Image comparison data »

=== Section Start ===

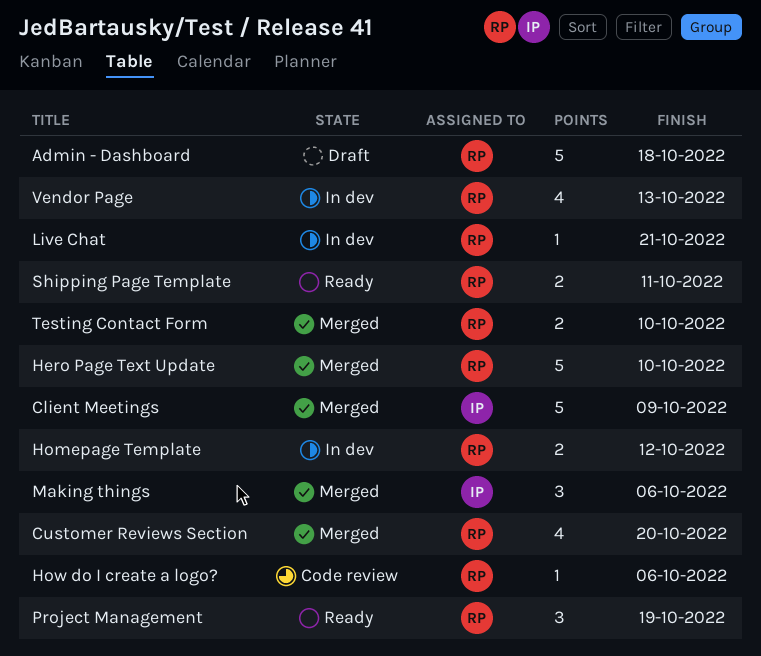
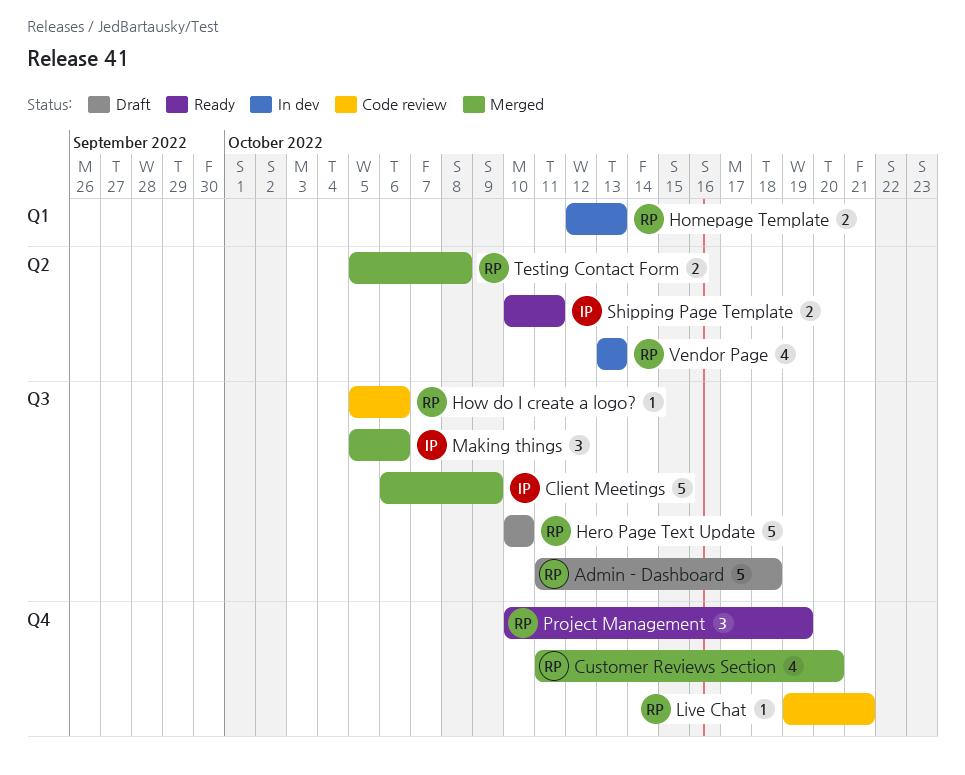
Hero Page Text Update, status: Merged -> Draft
Homepage Template, due: Oct 12 -> Oct 13
Live Chat, status: In dev -> Code review
Shipping Page Template, owner: RP -> IP
Testing Contact Form, due: Oct 10 -> Oct 8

=== Section End ===

Among the lines above, find those containing the word "Template" and copy each.

Homepage Template, due: Oct 12 -> Oct 13
Shipping Page Template, owner: RP -> IP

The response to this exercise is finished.